In a wee article published on 10 March 1951, “Le Monde” reported the discovery of crates at Ilbarritz, near Biarritz, labeled “Martin Bormann, Reichsleiter, München.” Joke, right? Wrong.
Incredible, but true.
As far as can be ascertained, on or about 8 March 1951, eighteen crates were found in bushes alongside a beach at Ilbarritz, just south of Biarritz, in Basque country, a hop and a skip away from the Franco-Spanish border and from the town of San Sebastian. The crates were turned over to local police who called in Customs who, in turn, summoned Pierre Labrouche, director of the Musée Bonnat in Bayonne, to inspect the crates and give his professional assessment as to quality, value, and origin. Mr. Labrouche would only comment on the sixteen paintings that were housed in two large crates, some of which were of fairly decent quality. The rest of the items, he professed, fell outside his area of expertise since they were mostly decorative objects, like clocks, porcelain and other objets d’art.

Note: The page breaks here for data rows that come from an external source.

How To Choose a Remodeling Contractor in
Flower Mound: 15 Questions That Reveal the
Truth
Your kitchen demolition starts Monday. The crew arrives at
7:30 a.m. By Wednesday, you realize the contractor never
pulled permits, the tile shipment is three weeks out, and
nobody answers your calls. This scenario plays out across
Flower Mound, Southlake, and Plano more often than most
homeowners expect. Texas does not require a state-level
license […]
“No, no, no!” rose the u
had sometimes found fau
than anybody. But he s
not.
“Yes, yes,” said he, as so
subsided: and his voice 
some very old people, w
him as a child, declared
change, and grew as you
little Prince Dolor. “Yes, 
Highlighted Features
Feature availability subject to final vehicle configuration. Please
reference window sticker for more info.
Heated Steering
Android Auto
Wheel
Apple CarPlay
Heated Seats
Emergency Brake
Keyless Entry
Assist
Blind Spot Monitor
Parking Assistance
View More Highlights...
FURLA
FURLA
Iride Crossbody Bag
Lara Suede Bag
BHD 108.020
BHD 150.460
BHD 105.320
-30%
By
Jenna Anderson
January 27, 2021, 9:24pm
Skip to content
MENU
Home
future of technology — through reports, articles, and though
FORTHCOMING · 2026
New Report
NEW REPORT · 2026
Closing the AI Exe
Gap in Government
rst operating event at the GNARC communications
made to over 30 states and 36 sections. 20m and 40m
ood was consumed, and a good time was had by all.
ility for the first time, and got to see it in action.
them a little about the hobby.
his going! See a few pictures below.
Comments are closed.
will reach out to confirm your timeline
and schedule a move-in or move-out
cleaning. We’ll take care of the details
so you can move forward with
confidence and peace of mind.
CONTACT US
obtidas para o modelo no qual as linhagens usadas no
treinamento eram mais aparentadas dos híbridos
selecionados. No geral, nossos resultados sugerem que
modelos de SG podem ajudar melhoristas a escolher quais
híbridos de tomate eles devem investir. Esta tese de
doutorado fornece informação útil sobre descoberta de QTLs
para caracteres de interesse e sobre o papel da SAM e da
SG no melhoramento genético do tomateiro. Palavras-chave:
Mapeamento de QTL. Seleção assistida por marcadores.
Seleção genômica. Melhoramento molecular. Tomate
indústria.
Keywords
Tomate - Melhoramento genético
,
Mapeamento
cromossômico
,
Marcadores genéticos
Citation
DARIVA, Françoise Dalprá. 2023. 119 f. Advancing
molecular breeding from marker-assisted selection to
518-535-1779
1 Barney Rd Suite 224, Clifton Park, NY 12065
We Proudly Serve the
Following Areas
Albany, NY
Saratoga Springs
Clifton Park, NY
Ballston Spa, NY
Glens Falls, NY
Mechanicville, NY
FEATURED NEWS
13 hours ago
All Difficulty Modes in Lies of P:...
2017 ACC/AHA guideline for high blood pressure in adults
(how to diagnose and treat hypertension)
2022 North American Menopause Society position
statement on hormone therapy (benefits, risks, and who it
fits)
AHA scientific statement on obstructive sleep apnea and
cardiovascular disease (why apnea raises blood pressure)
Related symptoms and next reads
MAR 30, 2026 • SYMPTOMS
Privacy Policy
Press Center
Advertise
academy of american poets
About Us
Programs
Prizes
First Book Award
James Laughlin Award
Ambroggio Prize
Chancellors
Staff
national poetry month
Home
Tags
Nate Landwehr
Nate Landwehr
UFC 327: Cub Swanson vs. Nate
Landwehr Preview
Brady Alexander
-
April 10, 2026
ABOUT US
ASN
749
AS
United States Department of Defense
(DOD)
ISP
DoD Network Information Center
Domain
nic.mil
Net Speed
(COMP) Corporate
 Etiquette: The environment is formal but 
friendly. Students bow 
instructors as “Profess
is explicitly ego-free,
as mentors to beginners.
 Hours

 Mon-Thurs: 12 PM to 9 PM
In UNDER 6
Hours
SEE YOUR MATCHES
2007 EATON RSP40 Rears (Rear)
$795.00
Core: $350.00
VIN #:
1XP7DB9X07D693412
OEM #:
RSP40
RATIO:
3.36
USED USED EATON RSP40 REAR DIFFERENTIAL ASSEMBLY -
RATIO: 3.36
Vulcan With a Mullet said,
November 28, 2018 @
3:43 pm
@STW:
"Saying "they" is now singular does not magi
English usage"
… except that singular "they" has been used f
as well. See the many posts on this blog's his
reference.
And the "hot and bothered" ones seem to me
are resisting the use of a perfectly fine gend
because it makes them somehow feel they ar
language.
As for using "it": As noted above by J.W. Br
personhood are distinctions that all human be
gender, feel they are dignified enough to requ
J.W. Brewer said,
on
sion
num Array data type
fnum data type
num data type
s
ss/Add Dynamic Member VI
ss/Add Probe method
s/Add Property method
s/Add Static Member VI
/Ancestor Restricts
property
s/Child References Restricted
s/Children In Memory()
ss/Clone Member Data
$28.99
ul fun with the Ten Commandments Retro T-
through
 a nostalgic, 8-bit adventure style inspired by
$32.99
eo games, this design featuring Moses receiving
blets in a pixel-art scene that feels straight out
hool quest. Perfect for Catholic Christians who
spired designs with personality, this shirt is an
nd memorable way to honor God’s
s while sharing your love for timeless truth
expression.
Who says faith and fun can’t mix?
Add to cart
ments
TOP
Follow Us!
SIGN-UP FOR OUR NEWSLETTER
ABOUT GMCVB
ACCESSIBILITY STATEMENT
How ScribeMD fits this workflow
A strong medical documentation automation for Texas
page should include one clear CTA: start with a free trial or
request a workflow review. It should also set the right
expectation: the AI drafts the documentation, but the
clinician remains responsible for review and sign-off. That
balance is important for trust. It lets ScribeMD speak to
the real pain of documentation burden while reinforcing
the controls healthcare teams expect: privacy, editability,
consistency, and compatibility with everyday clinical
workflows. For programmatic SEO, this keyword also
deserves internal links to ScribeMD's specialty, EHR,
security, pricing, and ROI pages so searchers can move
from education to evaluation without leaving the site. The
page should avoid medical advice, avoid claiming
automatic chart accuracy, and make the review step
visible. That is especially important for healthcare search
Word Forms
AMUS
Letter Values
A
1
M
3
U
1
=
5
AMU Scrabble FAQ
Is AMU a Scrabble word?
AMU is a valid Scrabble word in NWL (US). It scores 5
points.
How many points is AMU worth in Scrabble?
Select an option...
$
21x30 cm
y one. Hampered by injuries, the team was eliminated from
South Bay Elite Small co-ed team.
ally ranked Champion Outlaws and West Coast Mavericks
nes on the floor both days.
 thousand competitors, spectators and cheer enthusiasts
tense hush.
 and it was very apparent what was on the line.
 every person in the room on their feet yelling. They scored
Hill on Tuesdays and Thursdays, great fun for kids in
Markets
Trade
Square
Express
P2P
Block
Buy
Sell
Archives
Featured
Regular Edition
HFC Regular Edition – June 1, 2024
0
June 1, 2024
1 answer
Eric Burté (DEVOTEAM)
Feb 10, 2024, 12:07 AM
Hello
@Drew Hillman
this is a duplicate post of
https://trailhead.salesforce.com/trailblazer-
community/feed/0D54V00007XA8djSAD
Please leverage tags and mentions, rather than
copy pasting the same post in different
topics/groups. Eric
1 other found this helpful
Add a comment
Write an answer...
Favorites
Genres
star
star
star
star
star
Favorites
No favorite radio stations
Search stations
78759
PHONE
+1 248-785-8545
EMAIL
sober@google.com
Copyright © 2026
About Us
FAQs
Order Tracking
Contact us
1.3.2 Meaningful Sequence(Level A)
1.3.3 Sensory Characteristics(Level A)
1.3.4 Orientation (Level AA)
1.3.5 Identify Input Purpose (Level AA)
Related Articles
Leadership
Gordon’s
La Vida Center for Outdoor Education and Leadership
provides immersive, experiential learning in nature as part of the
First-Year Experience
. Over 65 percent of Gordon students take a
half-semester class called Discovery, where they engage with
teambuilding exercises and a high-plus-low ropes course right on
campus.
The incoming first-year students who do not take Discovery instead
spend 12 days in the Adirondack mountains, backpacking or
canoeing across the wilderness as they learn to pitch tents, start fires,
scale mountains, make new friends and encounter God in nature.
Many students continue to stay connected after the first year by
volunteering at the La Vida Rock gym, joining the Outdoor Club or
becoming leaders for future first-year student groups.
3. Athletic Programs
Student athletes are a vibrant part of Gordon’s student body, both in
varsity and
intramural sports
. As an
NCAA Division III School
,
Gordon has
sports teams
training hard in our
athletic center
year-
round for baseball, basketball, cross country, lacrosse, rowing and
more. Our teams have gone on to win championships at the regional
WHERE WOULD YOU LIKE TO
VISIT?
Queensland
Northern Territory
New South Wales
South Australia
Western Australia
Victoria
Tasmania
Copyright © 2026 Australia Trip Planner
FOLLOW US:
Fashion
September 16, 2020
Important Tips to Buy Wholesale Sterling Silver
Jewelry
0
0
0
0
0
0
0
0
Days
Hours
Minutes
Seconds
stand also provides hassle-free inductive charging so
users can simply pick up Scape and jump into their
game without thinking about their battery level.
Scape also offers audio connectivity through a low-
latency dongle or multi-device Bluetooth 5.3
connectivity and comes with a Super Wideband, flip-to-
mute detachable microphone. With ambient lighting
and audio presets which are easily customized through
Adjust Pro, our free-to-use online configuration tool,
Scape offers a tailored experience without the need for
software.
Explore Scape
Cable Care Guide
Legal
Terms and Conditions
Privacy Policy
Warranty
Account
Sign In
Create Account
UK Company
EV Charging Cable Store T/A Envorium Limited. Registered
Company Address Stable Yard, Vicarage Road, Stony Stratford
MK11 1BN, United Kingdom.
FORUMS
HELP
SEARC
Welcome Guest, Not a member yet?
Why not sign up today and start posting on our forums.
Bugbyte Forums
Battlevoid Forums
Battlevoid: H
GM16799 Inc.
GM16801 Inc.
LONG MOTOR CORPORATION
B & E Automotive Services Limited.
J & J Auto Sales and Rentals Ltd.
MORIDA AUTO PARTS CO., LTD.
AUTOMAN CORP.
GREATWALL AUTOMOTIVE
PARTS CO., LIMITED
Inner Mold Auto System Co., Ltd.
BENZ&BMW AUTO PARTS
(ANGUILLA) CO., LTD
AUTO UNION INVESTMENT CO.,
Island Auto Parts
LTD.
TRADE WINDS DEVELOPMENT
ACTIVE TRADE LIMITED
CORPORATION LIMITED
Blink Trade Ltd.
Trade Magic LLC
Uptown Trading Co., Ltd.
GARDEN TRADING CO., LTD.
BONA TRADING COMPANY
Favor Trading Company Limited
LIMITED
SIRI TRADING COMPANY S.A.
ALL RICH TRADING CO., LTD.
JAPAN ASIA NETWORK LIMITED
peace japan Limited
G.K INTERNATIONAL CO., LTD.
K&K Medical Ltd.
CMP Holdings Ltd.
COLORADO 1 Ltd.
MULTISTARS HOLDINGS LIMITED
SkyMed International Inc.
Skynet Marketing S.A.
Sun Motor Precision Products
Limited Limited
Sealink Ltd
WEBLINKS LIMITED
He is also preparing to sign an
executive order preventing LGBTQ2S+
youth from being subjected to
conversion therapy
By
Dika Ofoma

Upon closer examination, one of the paintings yielded a clue as to the origin of the crates. An oil by a German artist, Boettger, it had been exhibited in Munich in 1942. Another indication on the back of the painting pointed to the Obersalzberg at Berchtesgaden.
In April and May 1945, American troops had liberated Berchtesgaden and Münich, stumbling upon troves of looted art. The French Foreign Affairs Ministry’s art recovery specialists, and, in particular, Ms. Rose Valland, speculated that the painting and the other items had been plundered from the main Nazi loot depots in and around Munich, and that some of the items had belonged to Martin Bormann. According to Ms. Valland, there had been significant acts of plunder committed by local laborers at the Führerbau in Munich and in Berchtesgaden before the arrival of American troops there. It could be that some of the thieves made off with the loot, crated it, and planned on crossing into Spain with it.
Why those 18 crates ended up in bushes overlooking a white sand beach south of Biarritz will never be known. As to the owners of the plundered items in those crates, the mystery will endure since no inventory of Martin Bormann's collection survived the war, assuming that one even did exist.